- **Task description**:
Retype only what runs from the first line of the records to the line with "(fp_line (start 6.66", inclusive, and no pictures.

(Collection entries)
# # # # # # #

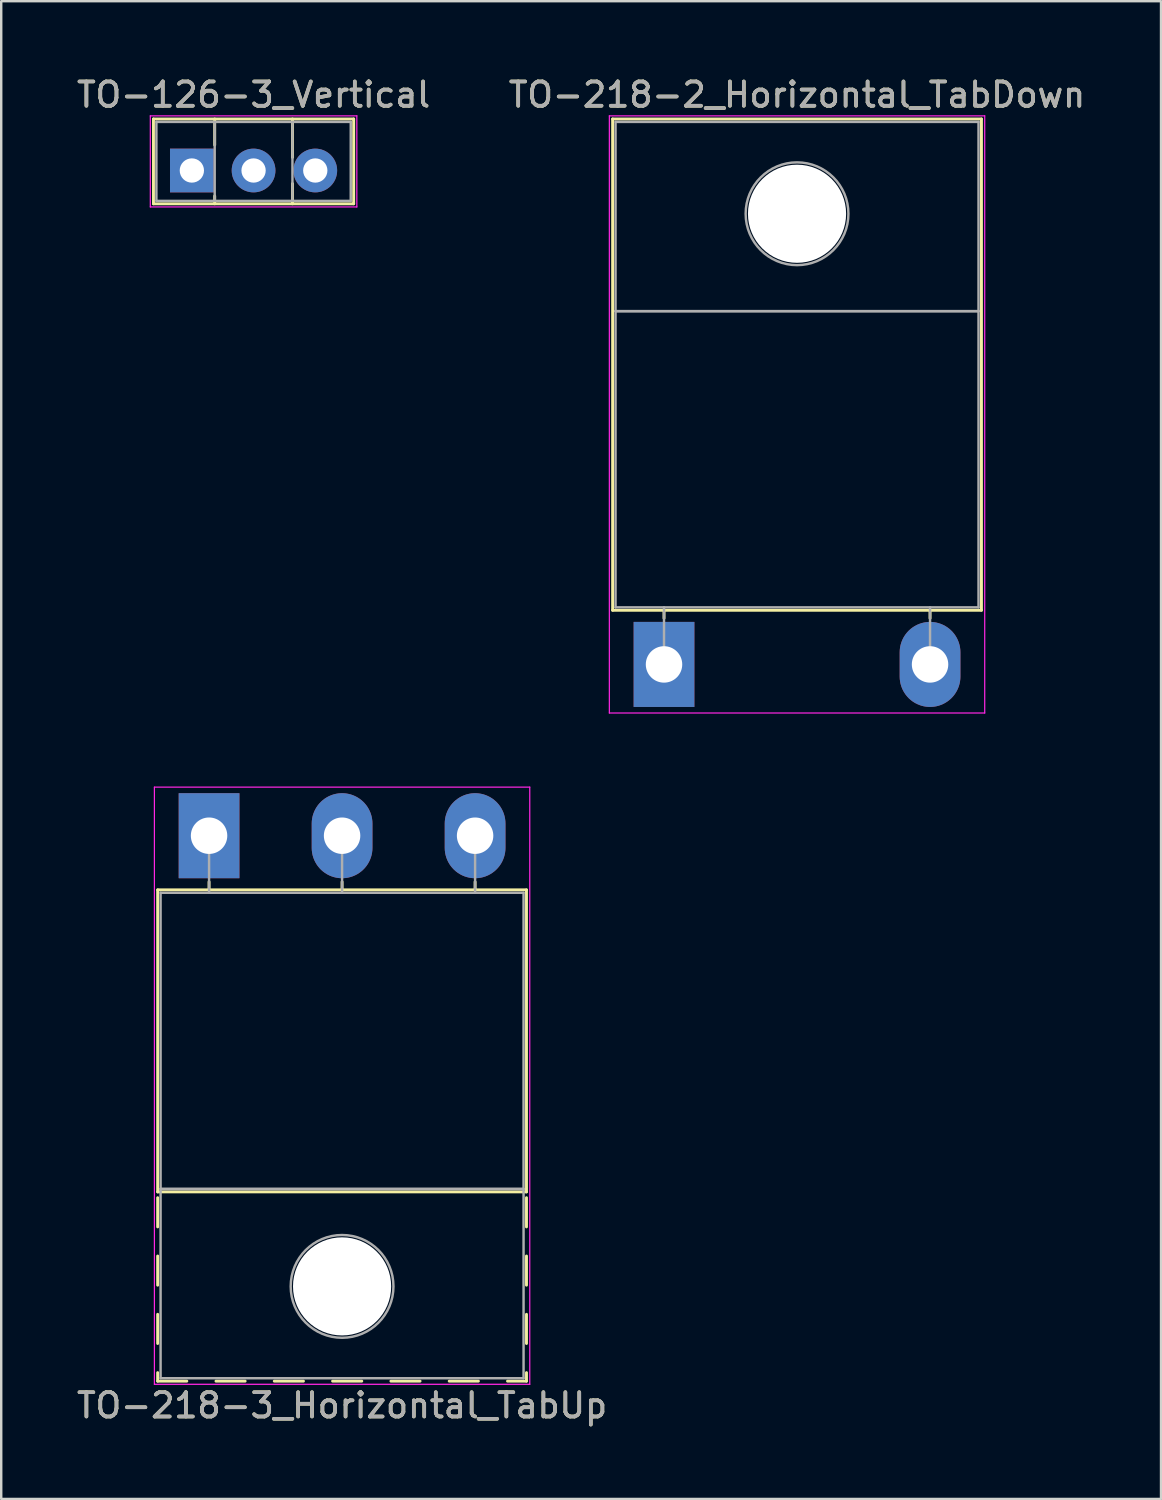
<source format=kicad_pcb>
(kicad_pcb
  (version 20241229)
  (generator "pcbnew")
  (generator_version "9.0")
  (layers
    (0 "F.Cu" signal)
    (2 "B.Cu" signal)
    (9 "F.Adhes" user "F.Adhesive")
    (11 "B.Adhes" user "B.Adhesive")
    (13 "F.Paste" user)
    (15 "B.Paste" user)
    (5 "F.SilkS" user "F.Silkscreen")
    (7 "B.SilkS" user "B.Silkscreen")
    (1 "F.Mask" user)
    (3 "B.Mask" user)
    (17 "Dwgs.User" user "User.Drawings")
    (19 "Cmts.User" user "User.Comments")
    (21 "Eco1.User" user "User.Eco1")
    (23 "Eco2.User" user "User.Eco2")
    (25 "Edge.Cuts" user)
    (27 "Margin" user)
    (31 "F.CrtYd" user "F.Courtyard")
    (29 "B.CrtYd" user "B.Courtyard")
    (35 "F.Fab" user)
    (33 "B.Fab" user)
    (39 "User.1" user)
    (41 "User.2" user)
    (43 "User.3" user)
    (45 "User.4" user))
  (footprint "TO-126-3_Vertical"
    (layer "F.Cu")
    (at 4.847 3.968)
    (property "Reference" "TO-126-3_Vertical" (at 2.54 -3.12 0) (layer "F.SilkS") (effects (font (size 1 1) (thickness 0.15))))
    (attr through_hole)
    (fp_line (start -1.58 -2.12) (end -1.58 1.37) (stroke (width 0.12) (type solid)) (layer "F.SilkS"))
    (fp_line (start -1.58 -2.12) (end 6.66 -2.12) (stroke (width 0.12) (type solid)) (layer "F.SilkS"))
    (fp_line (start -1.58 1.37) (end 6.66 1.37) (stroke (width 0.12) (type solid)) (layer "F.SilkS"))
    (fp_line (start 0.94 -2.12) (end 0.94 -1.05) (stroke (width 0.12) (type solid)) (layer "F.SilkS"))
    (fp_line (start 0.94 1.05) (end 0.94 1.37) (stroke (width 0.12) (type solid)) (layer "F.SilkS"))
    (fp_line (start 4.141 -2.12) (end 4.141 -0.54) (stroke (width 0.12) (type solid)) (layer "F.SilkS"))
    (fp_line (start 4.141 0.54) (end 4.141 1.37) (stroke (width 0.12) (type solid)) (layer "F.SilkS"))
    (fp_line (start 6.66 -2.12) (end 6.66 1.37) (stroke (width 0.12) (type solid)) (layer "F.SilkS"))
    (fp_line (start -1.71 -2.25) (end -1.71 1.5) (stroke (width 0.05) (type solid)) (layer "F.CrtYd"))
    (fp_line (start -1.71 1.5) (end 6.79 1.5) (stroke (width 0.05) (type solid)) (layer "F.CrtYd"))
    (fp_line (start 6.79 -2.25) (end -1.71 -2.25) (stroke (width 0.05) (type solid)) (layer "F.CrtYd"))
    (fp_line (start 6.79 1.5) (end 6.79 -2.25) (stroke (width 0.05) (type solid)) (layer "F.CrtYd"))
    (fp_line (start -1.46 -2) (end -1.46 1.25) (stroke (width 0.1) (type solid)) (layer "F.Fab"))
    (fp_line (start -1.46 1.25) (end 6.54 1.25) (stroke (width 0.1) (type solid)) (layer "F.Fab"))
    (fp_line (start 0.94 -2) (end 0.94 1.25) (stroke (width 0.1) (type solid)) (layer "F.Fab"))
    (fp_line (start 4.14 -2) (end 4.14 1.25) (stroke (width 0.1) (type solid)) (layer "F.Fab"))
    (fp_line (start 6.54 -2) (end -1.46 -2) (stroke (width 0.1) (type solid)) (layer "F.Fab"))
    (fp_line (start 6.54 1.25) (end 6.54 -2) (stroke (width 0.1) (type solid)) (layer "F.Fab"))
    (fp_text user "${REFERENCE}" (at 2.54 -3.12 0) (layer "F.Fab") (effects (font (size 1 1) (thickness 0.15))))
    (pad "1" thru_hole rect (at 0 0) (size 1.8 1.8) (drill 1) (layers "*.Cu" "*.Mask"))
    (pad "2" thru_hole oval (at 2.54 0) (size 1.8 1.8) (drill 1) (layers "*.Cu" "*.Mask"))
    (pad "3" thru_hole oval (at 5.08 0) (size 1.8 1.8) (drill 1) (layers "*.Cu" "*.Mask")))
  (footprint "TO-218-3_Horizontal_TabUp"
    (layer "F.Cu")
    (at 5.555 31.348)
    (property "Reference" "TO-218-3_Horizontal_TabUp" (at 5.475 23.45 0) (layer "F.SilkS") (effects (font (size 1 1) (thickness 0.15))))
    (attr through_hole)
    (fp_line (start -2.115 2.23) (end -2.115 14.66) (stroke (width 0.12) (type solid)) (layer "F.SilkS"))
    (fp_line (start -2.115 2.23) (end 13.065 2.23) (stroke (width 0.12) (type solid)) (layer "F.SilkS"))
    (fp_line (start -2.115 14.66) (end 13.065 14.66) (stroke (width 0.12) (type solid)) (layer "F.SilkS"))
    (fp_line (start -2.115 14.9) (end -2.115 16.101) (stroke (width 0.12) (type solid)) (layer "F.SilkS"))
    (fp_line (start -2.115 17.3) (end -2.115 18.5) (stroke (width 0.12) (type solid)) (layer "F.SilkS"))
    (fp_line (start -2.115 19.7) (end -2.115 20.9) (stroke (width 0.12) (type solid)) (layer "F.SilkS"))
    (fp_line (start -2.115 22.1) (end -2.115 22.45) (stroke (width 0.12) (type solid)) (layer "F.SilkS"))
    (fp_line (start -2.115 22.45) (end -0.916 22.45) (stroke (width 0.12) (type solid)) (layer "F.SilkS"))
    (fp_line (start 0 1.9) (end 0 2.23) (stroke (width 0.12) (type solid)) (layer "F.SilkS"))
    (fp_line (start 0.285 22.45) (end 1.485 22.45) (stroke (width 0.12) (type solid)) (layer "F.SilkS"))
    (fp_line (start 2.685 22.45) (end 3.885 22.45) (stroke (width 0.12) (type solid)) (layer "F.SilkS"))
    (fp_line (start 5.085 22.45) (end 6.285 22.45) (stroke (width 0.12) (type solid)) (layer "F.SilkS"))
    (fp_line (start 5.475 1.9) (end 5.475 2.23) (stroke (width 0.12) (type solid)) (layer "F.SilkS"))
    (fp_line (start 7.485 22.45) (end 8.685 22.45) (stroke (width 0.12) (type solid)) (layer "F.SilkS"))
    (fp_line (start 9.885 22.45) (end 11.085 22.45) (stroke (width 0.12) (type solid)) (layer "F.SilkS"))
    (fp_line (start 10.95 1.9) (end 10.95 2.23) (stroke (width 0.12) (type solid)) (layer "F.SilkS"))
    (fp_line (start 12.285 22.45) (end 13.065 22.45) (stroke (width 0.12) (type solid)) (layer "F.SilkS"))
    (fp_line (start 13.065 2.23) (end 13.065 14.66) (stroke (width 0.12) (type solid)) (layer "F.SilkS"))
    (fp_line (start 13.065 14.9) (end 13.065 16.101) (stroke (width 0.12) (type solid)) (layer "F.SilkS"))
    (fp_line (start 13.065 17.3) (end 13.065 18.5) (stroke (width 0.12) (type solid)) (layer "F.SilkS"))
    (fp_line (start 13.065 19.7) (end 13.065 20.9) (stroke (width 0.12) (type solid)) (layer "F.SilkS"))
    (fp_line (start 13.065 22.1) (end 13.065 22.45) (stroke (width 0.12) (type solid)) (layer "F.SilkS"))
    (fp_line (start -2.25 -2) (end -2.25 22.58) (stroke (width 0.05) (type solid)) (layer "F.CrtYd"))
    (fp_line (start -2.25 22.58) (end 13.2 22.58) (stroke (width 0.05) (type solid)) (layer "F.CrtYd"))
    (fp_line (start 13.2 -2) (end -2.25 -2) (stroke (width 0.05) (type solid)) (layer "F.CrtYd"))
    (fp_line (start 13.2 22.58) (end 13.2 -2) (stroke (width 0.05) (type solid)) (layer "F.CrtYd"))
    (fp_line (start -1.995 2.35) (end -1.995 14.54) (stroke (width 0.1) (type solid)) (layer "F.Fab"))
    (fp_line (start -1.995 14.54) (end -1.995 22.33) (stroke (width 0.1) (type solid)) (layer "F.Fab"))
    (fp_line (start -1.995 14.54) (end 12.945 14.54) (stroke (width 0.1) (type solid)) (layer "F.Fab"))
    (fp_line (start -1.995 22.33) (end 12.945 22.33) (stroke (width 0.1) (type solid)) (layer "F.Fab"))
    (fp_line (start 0 2.35) (end 0 0) (stroke (width 0.1) (type solid)) (layer "F.Fab"))
    (fp_line (start 5.475 2.35) (end 5.475 0) (stroke (width 0.1) (type solid)) (layer "F.Fab"))
    (fp_line (start 10.95 2.35) (end 10.95 0) (stroke (width 0.1) (type solid)) (layer "F.Fab"))
    (fp_line (start 12.945 2.35) (end -1.995 2.35) (stroke (width 0.1) (type solid)) (layer "F.Fab"))
    (fp_line (start 12.945 14.54) (end -1.995 14.54) (stroke (width 0.1) (type solid)) (layer "F.Fab"))
    (fp_line (start 12.945 14.54) (end 12.945 2.35) (stroke (width 0.1) (type solid)) (layer "F.Fab"))
    (fp_line (start 12.945 22.33) (end 12.945 14.54) (stroke (width 0.1) (type solid)) (layer "F.Fab"))
    (fp_circle (center 5.475 18.55) (end 7.59 18.55) (stroke (width 0.1) (type solid)) (fill no) (layer "F.Fab"))
    (fp_text user "${REFERENCE}" (at 5.475 23.45 0) (layer "F.Fab") (effects (font (size 1 1) (thickness 0.15))))
    (pad "" np_thru_hole oval (at 5.475 18.55) (size 4.04 4.04) (drill 4.04) (layers "*.Cu" "*.Mask"))
    (pad "1" thru_hole rect (at 0 0) (size 2.5 3.5) (drill 1.5) (layers "*.Cu" "*.Mask"))
    (pad "2" thru_hole oval (at 5.475 0) (size 2.5 3.5) (drill 1.5) (layers "*.Cu" "*.Mask"))
    (pad "3" thru_hole oval (at 10.95 0) (size 2.5 3.5) (drill 1.5) (layers "*.Cu" "*.Mask")))
  (footprint "TO-218-2_Horizontal_TabDown"
    (layer "F.Cu")
    (at 24.281 24.298)
    (property "Reference" "TO-218-2_Horizontal_TabDown" (at 5.475 -23.45 0) (layer "F.SilkS") (effects (font (size 1 1) (thickness 0.15))))
    (attr through_hole)
    (fp_line (start -2.115 -22.45) (end -2.115 -2.23) (stroke (width 0.12) (type solid)) (layer "F.SilkS"))
    (fp_line (start -2.115 -22.45) (end 13.065 -22.45) (stroke (width 0.12) (type solid)) (layer "F.SilkS"))
    (fp_line (start -2.115 -2.23) (end 13.065 -2.23) (stroke (width 0.12) (type solid)) (layer "F.SilkS"))
    (fp_line (start 0 -2.23) (end 0 -1.9) (stroke (width 0.12) (type solid)) (layer "F.SilkS"))
    (fp_line (start 10.95 -2.23) (end 10.95 -1.9) (stroke (width 0.12) (type solid)) (layer "F.SilkS"))
    (fp_line (start 13.065 -22.45) (end 13.065 -2.23) (stroke (width 0.12) (type solid)) (layer "F.SilkS"))
    (fp_line (start -2.25 -22.58) (end -2.25 2) (stroke (width 0.05) (type solid)) (layer "F.CrtYd"))
    (fp_line (start -2.25 2) (end 13.2 2) (stroke (width 0.05) (type solid)) (layer "F.CrtYd"))
    (fp_line (start 13.2 -22.58) (end -2.25 -22.58) (stroke (width 0.05) (type solid)) (layer "F.CrtYd"))
    (fp_line (start 13.2 2) (end 13.2 -22.58) (stroke (width 0.05) (type solid)) (layer "F.CrtYd"))
    (fp_line (start -1.995 -22.33) (end 12.945 -22.33) (stroke (width 0.1) (type solid)) (layer "F.Fab"))
    (fp_line (start -1.995 -14.54) (end -1.995 -22.33) (stroke (width 0.1) (type solid)) (layer "F.Fab"))
    (fp_line (start -1.995 -14.54) (end 12.945 -14.54) (stroke (width 0.1) (type solid)) (layer "F.Fab"))
    (fp_line (start -1.995 -2.35) (end -1.995 -14.54) (stroke (width 0.1) (type solid)) (layer "F.Fab"))
    (fp_line (start 0 -2.35) (end 0 0) (stroke (width 0.1) (type solid)) (layer "F.Fab"))
    (fp_line (start 10.95 -2.35) (end 10.95 0) (stroke (width 0.1) (type solid)) (layer "F.Fab"))
    (fp_line (start 12.945 -22.33) (end 12.945 -14.54) (stroke (width 0.1) (type solid)) (layer "F.Fab"))
    (fp_line (start 12.945 -14.54) (end -1.995 -14.54) (stroke (width 0.1) (type solid)) (layer "F.Fab"))
    (fp_line (start 12.945 -14.54) (end 12.945 -2.35) (stroke (width 0.1) (type solid)) (layer "F.Fab"))
    (fp_line (start 12.945 -2.35) (end -1.995 -2.35) (stroke (width 0.1) (type solid)) (layer "F.Fab"))
    (fp_circle (center 5.475 -18.55) (end 7.59 -18.55) (stroke (width 0.1) (type solid)) (fill no) (layer "F.Fab"))
    (fp_text user "${REFERENCE}" (at 5.475 -23.45 0) (layer "F.Fab") (effects (font (size 1 1) (thickness 0.15))))
    (pad "" np_thru_hole oval (at 5.475 -18.55) (size 4.04 4.04) (drill 4.04) (layers "*.Cu" "*.Mask"))
    (pad "1" thru_hole rect (at 0 0) (size 2.5 3.5) (drill 1.5) (layers "*.Cu" "*.Mask"))
    (pad "2" thru_hole oval (at 10.95 0) (size 2.5 3.5) (drill 1.5) (layers "*.Cu" "*.Mask")))
  (gr_rect
    (start -3 -3)
    (end 44.738 58.647)
    (stroke (width 0.1) (type default))
    (fill no)
    (layer "Edge.Cuts")))
</source>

# # # # # # #

- **Written response**:
<source format=kicad_pcb>
(kicad_pcb
  (version 20241229)
  (generator "pcbnew")
  (generator_version "9.0")
  (layers
    (0 "F.Cu" signal)
    (2 "B.Cu" signal)
    (9 "F.Adhes" user "F.Adhesive")
    (11 "B.Adhes" user "B.Adhesive")
    (13 "F.Paste" user)
    (15 "B.Paste" user)
    (5 "F.SilkS" user "F.Silkscreen")
    (7 "B.SilkS" user "B.Silkscreen")
    (1 "F.Mask" user)
    (3 "B.Mask" user)
    (17 "Dwgs.User" user "User.Drawings")
    (19 "Cmts.User" user "User.Comments")
    (21 "Eco1.User" user "User.Eco1")
    (23 "Eco2.User" user "User.Eco2")
    (25 "Edge.Cuts" user)
    (27 "Margin" user)
    (31 "F.CrtYd" user "F.Courtyard")
    (29 "B.CrtYd" user "B.Courtyard")
    (35 "F.Fab" user)
    (33 "B.Fab" user)
    (39 "User.1" user)
    (41 "User.2" user)
    (43 "User.3" user)
    (45 "User.4" user))
  (footprint "TO-126-3_Vertical"
    (layer "F.Cu")
    (at 4.847 3.968)
    (property "Reference" "TO-126-3_Vertical" (at 2.54 -3.12 0) (layer "F.SilkS") (effects (font (size 1 1) (thickness 0.15))))
    (attr through_hole)
    (fp_line (start -1.58 -2.12) (end -1.58 1.37) (stroke (width 0.12) (type solid)) (layer "F.SilkS"))
    (fp_line (start -1.58 -2.12) (end 6.66 -2.12) (stroke (width 0.12) (type solid)) (layer "F.SilkS"))
    (fp_line (start -1.58 1.37) (end 6.66 1.37) (stroke (width 0.12) (type solid)) (layer "F.SilkS"))
    (fp_line (start 0.94 -2.12) (end 0.94 -1.05) (stroke (width 0.12) (type solid)) (layer "F.SilkS"))
    (fp_line (start 0.94 1.05) (end 0.94 1.37) (stroke (width 0.12) (type solid)) (layer "F.SilkS"))
    (fp_line (start 4.141 -2.12) (end 4.141 -0.54) (stroke (width 0.12) (type solid)) (layer "F.SilkS"))
    (fp_line (start 4.141 0.54) (end 4.141 1.37) (stroke (width 0.12) (type solid)) (layer "F.SilkS"))
    (fp_line (start 6.66 -2.12) (end 6.66 1.37) (stroke (width 0.12) (type solid)) (layer "F.SilkS"))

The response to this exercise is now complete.